Excerpted passage —
-- Opening Marker --

Papers by Keyword: Osteogenic Activity

Abstract: The bone-like self-organized hydroxyapatite/collagen (HAp/Col) nanocomposite sponge was prepared from HAp/Col nanocomposite fibers. We analyzed osteogenic activity of human osteoblastic MG63 cells in the HAp/Col sponge under pressure/perfusion culture. Collagen (Col) sponge was used as a control. The MG63 cells were attached well and showed good proliferation in the HAp/Col sponge. The total DNA content in the HAp/Col sponge was approximately 1.8 times greater than that in the Col sponge at 21 days. The MG63 cells showed good osteogenic gene expression in the HAp/Col sponge by reverse transcription-polymerase chain reaction analysis. These result suggested that HAp/Col sponge can be useful for bone tissue engineering scaffold materials.

Abstract: The purpose of this study is to analyze osteogenic activity of human osteoblastic MG63 cells on the bone-like self-organized hydroxyapatite/collagen (HAp/Col) nanocomposite sponge cultured by a pressure/perfusion technique using collagen sponge as a control. Histological analyses, alkaline phosphatase (AlkP) protein analysis and real-time polymerase chain reaction (PCR) analyses for AlkP and glyceraldehyde-3-phosphate dehydrogenase (GAPDH) to evaluate the osteogenic activity of MG63. The MG63 cells were attached well and showed good proliferation on the HAp/Col sponge as well as in the control. The MG63 cells on HAp/Col sponge demonstrated higher osteogenic activity than those on the control. The results suggested that the HAp/Col sponge is expected to be a good scaffold for bone tissue engineering.

Abstract: The hydroxyapatite/collagen (HAp/Col) nanocomposite membrane was prepared from the HAp/Col nanocomposite fibers. The HAp/Col membrane crosslinked by a vacuum heating showed 14±2 (dry) and 1.0±0.1 (wet) MPa in tensile strengths that were enough strength to operate in both cell culture and surgical operations. Histological observation and total DNA amount analysis demonstrated that human osteoblastic cells, MG63, derived from osteosarcoma on the HAp/Col membrane adhered and proliferated well as the same as those on tissue culture polystyrene (TCPS). Real-time polymerase chain reaction analyses indicated that alkaline phosphatase gene expression on the HAp/Col membrane was 1.4 times greater than that on TCPS. These results suggested that the HAp/Col nanocomposite membrane can be utilized in bone tissue engineering scaffold as well as bone filler.

-- Closing Marker --

Material provided —

-- Opening Marker --

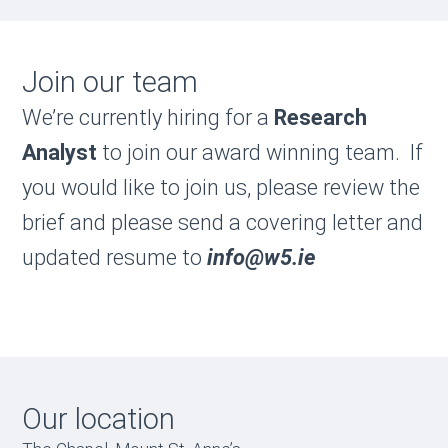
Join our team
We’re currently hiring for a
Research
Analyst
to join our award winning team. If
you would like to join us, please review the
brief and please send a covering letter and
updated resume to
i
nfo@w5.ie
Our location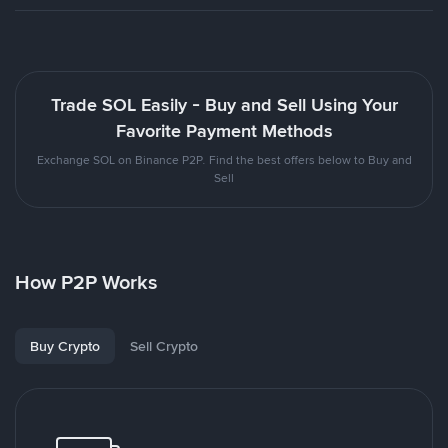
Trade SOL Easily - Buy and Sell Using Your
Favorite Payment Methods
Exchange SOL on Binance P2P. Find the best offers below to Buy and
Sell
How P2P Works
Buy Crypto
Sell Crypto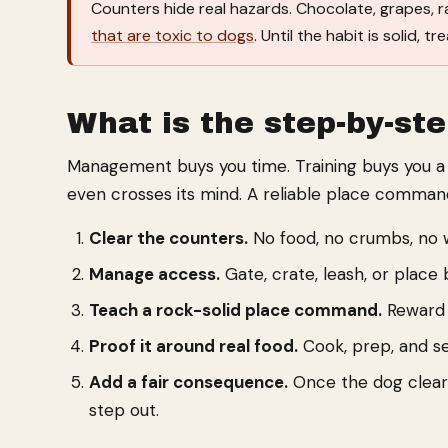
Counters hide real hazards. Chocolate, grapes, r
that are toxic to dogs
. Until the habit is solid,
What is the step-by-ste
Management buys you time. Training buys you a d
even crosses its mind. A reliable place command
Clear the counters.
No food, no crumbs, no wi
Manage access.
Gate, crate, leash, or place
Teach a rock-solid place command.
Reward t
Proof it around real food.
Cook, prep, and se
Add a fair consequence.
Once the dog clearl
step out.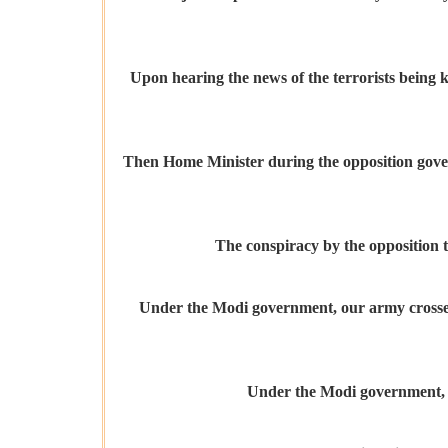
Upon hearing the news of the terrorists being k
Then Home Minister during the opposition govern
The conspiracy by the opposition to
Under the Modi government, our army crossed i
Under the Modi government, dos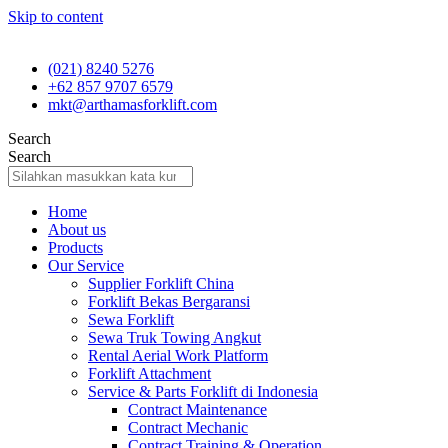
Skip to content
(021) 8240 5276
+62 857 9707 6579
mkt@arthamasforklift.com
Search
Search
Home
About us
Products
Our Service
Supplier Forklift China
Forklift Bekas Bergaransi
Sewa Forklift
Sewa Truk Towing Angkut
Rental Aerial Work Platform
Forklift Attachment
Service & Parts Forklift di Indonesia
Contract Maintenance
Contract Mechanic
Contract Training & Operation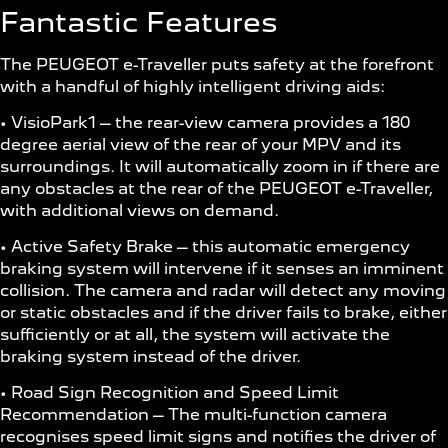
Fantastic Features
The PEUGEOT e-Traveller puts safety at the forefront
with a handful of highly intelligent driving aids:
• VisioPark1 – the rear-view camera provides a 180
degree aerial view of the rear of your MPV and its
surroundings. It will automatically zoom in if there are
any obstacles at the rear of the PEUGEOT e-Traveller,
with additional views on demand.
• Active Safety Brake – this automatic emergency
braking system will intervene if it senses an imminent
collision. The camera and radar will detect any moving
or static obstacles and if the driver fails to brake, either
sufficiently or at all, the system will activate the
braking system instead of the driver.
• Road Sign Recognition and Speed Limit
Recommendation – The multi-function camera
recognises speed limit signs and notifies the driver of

-- Closing Marker --
-- Opening Marker --

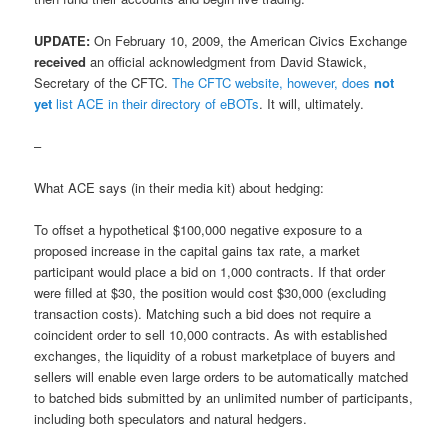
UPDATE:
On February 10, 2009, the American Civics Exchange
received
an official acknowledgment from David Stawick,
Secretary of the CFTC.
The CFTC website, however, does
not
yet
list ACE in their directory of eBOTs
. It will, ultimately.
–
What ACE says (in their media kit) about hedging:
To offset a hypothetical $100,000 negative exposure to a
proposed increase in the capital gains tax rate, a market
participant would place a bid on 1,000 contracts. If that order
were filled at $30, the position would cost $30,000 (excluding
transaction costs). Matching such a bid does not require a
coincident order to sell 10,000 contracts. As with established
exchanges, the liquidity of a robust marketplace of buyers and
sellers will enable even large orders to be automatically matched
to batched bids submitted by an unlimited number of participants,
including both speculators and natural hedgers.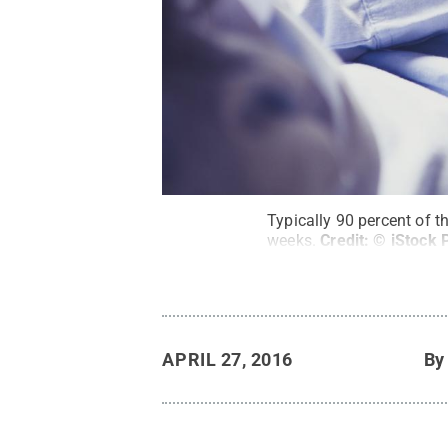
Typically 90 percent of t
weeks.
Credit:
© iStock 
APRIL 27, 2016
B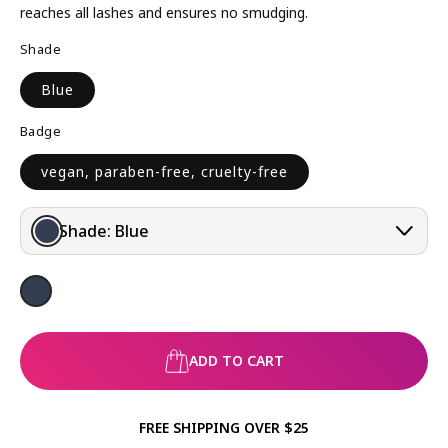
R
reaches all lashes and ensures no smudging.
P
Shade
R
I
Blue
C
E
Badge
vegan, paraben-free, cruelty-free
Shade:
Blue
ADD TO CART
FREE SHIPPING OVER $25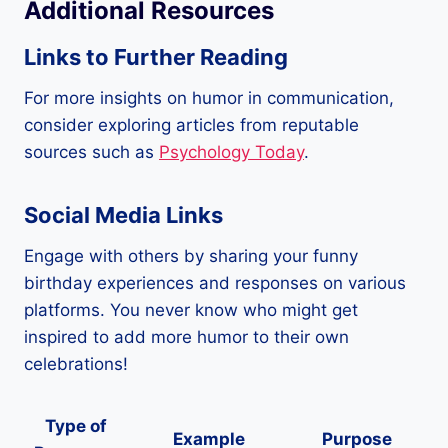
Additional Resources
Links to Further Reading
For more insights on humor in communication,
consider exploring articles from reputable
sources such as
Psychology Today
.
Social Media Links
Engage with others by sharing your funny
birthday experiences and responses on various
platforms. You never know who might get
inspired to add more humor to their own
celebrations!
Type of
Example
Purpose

-- Closing Marker --
-- Opening Marker --

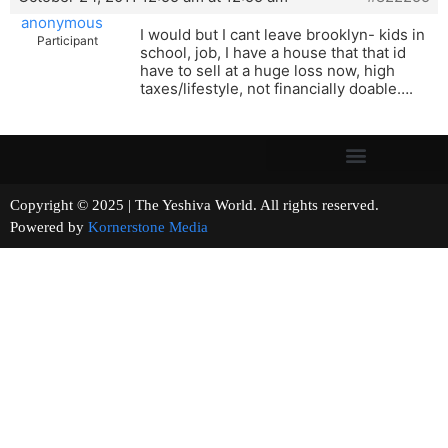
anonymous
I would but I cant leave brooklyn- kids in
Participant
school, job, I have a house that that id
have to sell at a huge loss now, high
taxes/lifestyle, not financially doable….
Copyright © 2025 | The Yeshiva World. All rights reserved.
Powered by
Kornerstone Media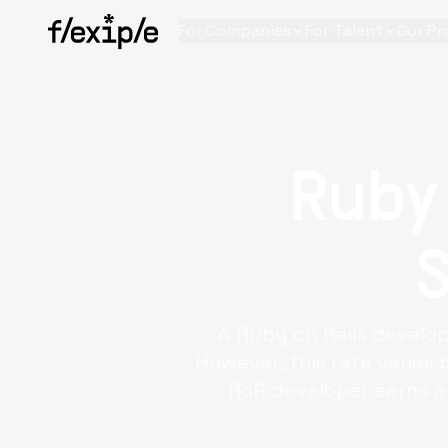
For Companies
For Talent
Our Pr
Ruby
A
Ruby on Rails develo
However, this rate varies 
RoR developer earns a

-- Closing Marker --

What you are asked to do — Decide whether each statement below agrees with the abstracts on osteogenic activity, answering yes or no and quoting the deciding words. (a) At 21 days, the HAp/Col sponge held about 1.8 times the total DNA content of the Col sponge. (b) The HAp/Col membrane crosslinked by vacuum heating had a wet tensile strength of 14 MPa. (c) Cells on the HAp/Col membrane were compared with cells on a collagen sponge.

Task answer —
(a) Yes: "The total DNA content in the HAp/Col sponge was approximately 1.8 times greater than that in the Col sponge at 21 days."
(b) No: "showed 14±2 (dry) and 1.0±0.1 (wet) MPa in tensile strengths"
(c) No: "adhered and proliferated well as the same as those on tissue culture polystyrene (TCPS)"